The lineage consumer view lists Details for the dimensions and measures in the left column and Dependencies for Fields and Sources in the middle and right columns. You see that the dimension Car_Id-ID is dependent on the field Car_Id-ID which is found in three listed QVD sources. Select the menu on the field entry and select Lineage-Car_id-ID / cars-data to open a lineage graph for the field Card_id-ID in the cars-data QVD.
The lineage graph is viewed right-to-left and shows that field Car_id_ID is in the table cars-data; stored as a Qlik Data File. Expand the nodes as you trace the field history back to the original file that was uploaded to Qlik Cloud. You see that the first relay back shows that a QVD cars-data.qvd containing the field Car_id_ID was loaded to the app cars-data4-app. The next node back is an app cars-data3-app from which the cars-data.qvd was generated. Going back one more relay and expanding the node, you see that the original source file was a CSV file cars-data3.csv and it contained the field ID.
By expanding the tables and viewing fields, you are able to identify the original source file, table, and field of the bar chart dimension Car_id-ID.
Example: Investigating the origins of a dataset and how it was created
As an app developer, you are considering using an existing dataset rgb_customers.qvd for your application. You investigate the origins of this dataset so that you can understand where the data comes from. From the dataset tile or the row, select Lineage from the menu to open the lineage graph. From the lineage graph, you view metadata for the dataset by selecting the menu on the QVD rgb_customers.qvd and Open the overview.
Click the browser back arrow to return to the lineage graph to explore the lineage graph for the dataset. Expand the the rgb_customers_qvd node to view available fields. Note that each field provides the option to make it the base node of focus by selecting Lineage (Use as new base node) or select Impact analysis to view forward lineage and dependent objects that will be impacted by changes to the dataset.
Following the lineage backwards and expanding the nodes, you can see that this QVD dataset is the output of the Prep Data RGB Sales Analysis app. Going back another relay and expanding the File storage node, you see that the sales analysis app had a CSV file loaded to it: rgb_customers.csv. Field-level analysis reveals that the Tags field in the original source file was re-named to rgb_customers.Tags in the sales analysis app. The original CSV file can be opened to the overview to reveal valuable metadata such as the owner, creator, usage metrics, tags, classifications, field profile, and impact analysis.

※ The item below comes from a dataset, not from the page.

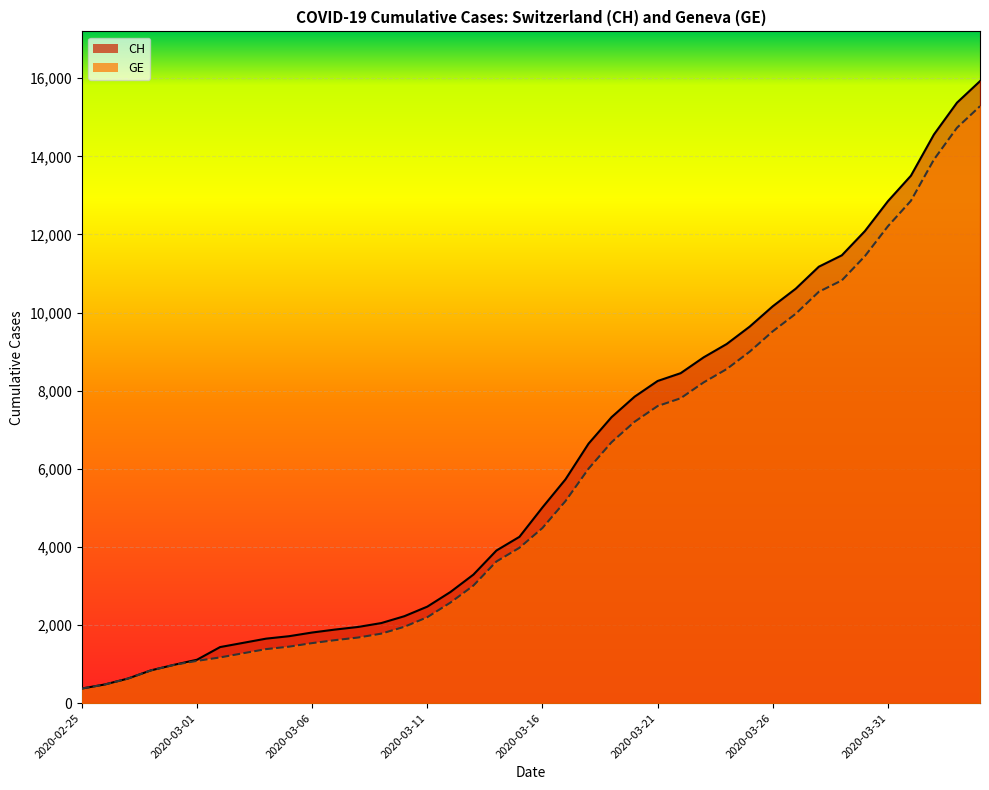

List the series in order of their peak value, highest first.

CH, GE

Example: Viewing field dependencies and expressions in charts with lineage summary
As a casual business user, you are analyzing a line chart COGS per Month in an app and want to review the expression used to calculate the measure (Cost of Goods Sold) COGS per Month and which Fields and Sources are used in the chart. You make sure that Show details and Show expressions are turned on for the chart under the General section of properties, then select Done editing. When you click back into the chart, select Show details to display the lineage consumer view.
The lineage summary view lists the measures and the dimensions that are represented in the chart. The expressions that create the measures and dimensions can also be viewed in a dropdown when you expand these fields. You see that the measure is created by the expression: Sum (UnitCost*Quantity). The fields (Quantity, UnitCost) in the expression are listed as field dependencies. You can select to view lineage for the two fields but in this case there is only one relay back to its ultimate source Dataset.xlsx, which is also listed as a source dependency in the lineage summary.